Dans une famille , l’exemple vient des parents , alors Mesdames et Messieurs les politicards , un peu de courage , proposez des réformes , des vraies , cela servira d’exemple pour ne pas se retrouver comme les Grecs .
Bjr
A wop 71
On parle toujours du coup du travail mais par contre jamais du coup du capital!!! Les entreprises ont largement les moyens d investir avec les cadeaux du gouvernement via les exonérations des cotisations sociales comme le CICE!A qui cela profite? Eh bien toujours aux memes les actionnaires!!!
Hello Le Montchaninois !
Puisque les actionnaires sont les seuls gagnants, qu’attendez vous pour passer vos avoirs en actions……
Vous risquez de tomber de très haut, j’ai fait l’essai voulant apporter ma contribution à une entreprise.
Et expliquez moi pourquoi nombre d’entreprises sont en faillite, avec des dettes si elles ont largement les moyens ?
Nous nous sommes organisé un gigantesque me..ier et maintenant, nous cherchons des boucs émissaires.
Amitiés
Hello Snooppy
Vous dites « nos élus » ? N’est ce pas là que se situe le problème ?
Qui les a élu ?
Mais les « privilèges » ne se limitent pas aux élus.
Je suis même prêt à parier qu’ils ne pèsent pas lourd globalement par rapport aux autres « privilégiés » !
http://tempsreel.nouvelobs.com/la-reforme-des-retraites/20130917.OBS7295/retraites-les-privileges-de-certains-regimes-tres-speciaux.html
Et nous aurions bien tord de nous faire des illusions sur nos capacités à conserver « les acquis ».
L’économie est devenue planétaire, nous consommons beaucoup plus que nous ne sommes capables de produire…. à des coûts non compétitifs.
En 1950, nous étions 42 M, avec des matières premières, des colonies à piller et peu de concurrence.
En 2014, nous sommes 66M, peu de matières premières, quelques coûteux territoires étrangers et une concurrence mondiale.

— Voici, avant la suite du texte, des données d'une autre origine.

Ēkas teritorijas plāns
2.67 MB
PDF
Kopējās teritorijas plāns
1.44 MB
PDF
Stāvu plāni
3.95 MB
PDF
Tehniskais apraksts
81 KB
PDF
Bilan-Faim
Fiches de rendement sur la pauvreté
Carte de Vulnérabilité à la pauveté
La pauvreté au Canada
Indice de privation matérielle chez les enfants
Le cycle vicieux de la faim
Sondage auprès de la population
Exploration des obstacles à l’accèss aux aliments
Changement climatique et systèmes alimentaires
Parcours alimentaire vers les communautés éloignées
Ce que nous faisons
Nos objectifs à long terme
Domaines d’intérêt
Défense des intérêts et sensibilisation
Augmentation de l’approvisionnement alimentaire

Alors ne nous faisons pas la moindre illusion, ni pour nous, ni probablement pour l’Humanité qui, dès 2008, consommait plus que la Terre ne pouvait produire annuellement.
Amitiés
BJR,
est ce que vous comptez dans cette categorie le journal L’HUMANITE qui doit plusieurs dizaines d’années de TVA qui a fait un plan de licenciements et qui a été sauvé par un de ces banquiers que vous et moi n’apprecions pas énormement ??
bon WE
Bonjour.Tout d’abord on ne dit pas je consomme de l’EDF, du GDF ou de la VEOLIA.On dit :je consomme de l’électricité,du gaz et de l’eau…chez EDF,GDF-SUEZ,poweo,direct-energie,eni,planetis,lampiris,energem,energom…..Et de l’eau a VEOLIA,lyonnaise des eaux,saur….Vous savez bien faire la différence des concurrents de télécommunication(internet/portable…).Mais c’est long a venir pour l’eau,l’electricité et le gaz.De plus pour ceux qui n’arrivent pas à payer ,il y a chez certains fournisseurs(pas tous,en fait les 2 plus grands) des tarifs d’abonnements spéciaux .De plus sur le terrain les techniciens « lachent du lest »,assez pour rallonger les délais de paiement…..Pour finir ,vous voyez bien que la concurrence ne sert a rien.

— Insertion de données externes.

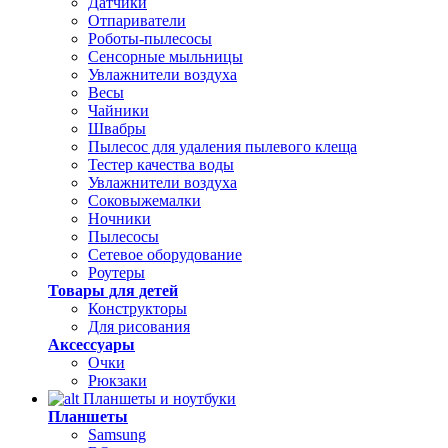
Датчики
Отпариватели
Роботы-пылесосы
Сенсорные мыльницы
Увлажнители воздуха
Весы
Чайники
Швабры
Пылесос для удаления пылевого клеща
Тестер качества воды
Увлажнители воздуха
Соковыжемалки
Ночники
Пылесосы
Сетевое оборудование
Роутеры
Товары для детей
Конструкторы
Для рисования
Аксессуары
Очки
Рюкзаки
Планшеты и ноутбуки
Планшеты
Samsung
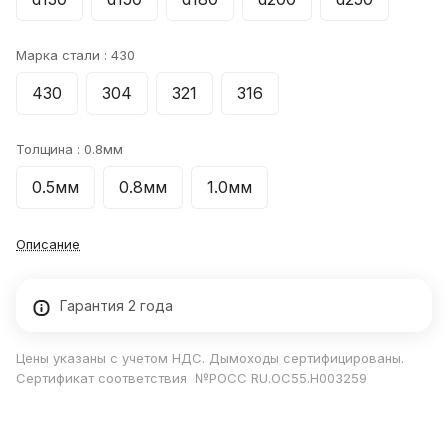
Марка стали :
430
430
304
321
316
Толщина :
0.8мм
0.5мм
0.8мм
1.0мм
Описание
Гарантия 2 года
Цены указаны с учетом НДС. Дымоходы сертифицированы.
Сертификат соответствия №РОСС RU.ОС55.Н003259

Le cercle destructeur est enclenché, nous sommes de plus en plus nombreux à ne plus y arriver, nous n’avons plus les moyens d’acheter français (c’est pourtant la meilleur des qualités, mais la qualité ce paye), alors nous achetons pas cher (même s’il faut racheter souvent, car la qualité n’est pas là, mais il est moins douloureux d’acheter à bas prix souvent qu’une grosse somme d’un seul coup), nous faisons donc marcher la production étrangère et tuons nos entreprises.
Et pourquoi tant de désir de complexité, les voitures par exemple, pourquoi toujours fabriquer des voitures de plus en plus chères, à tel point que les modèles bas de gamme sont devenus inabordables.
Le tri des poubelles, plus je tri et plus cela me coute cher (cf taxe foncière).
Pourquoi l’état ne construit il pas lui même des usines et relance la production, dans la plasturgie, le tissu l’alimentaire et j’en passe, je veux bien me serrer un peu plus la ceinture si je sais que des vrais embauches seront créer.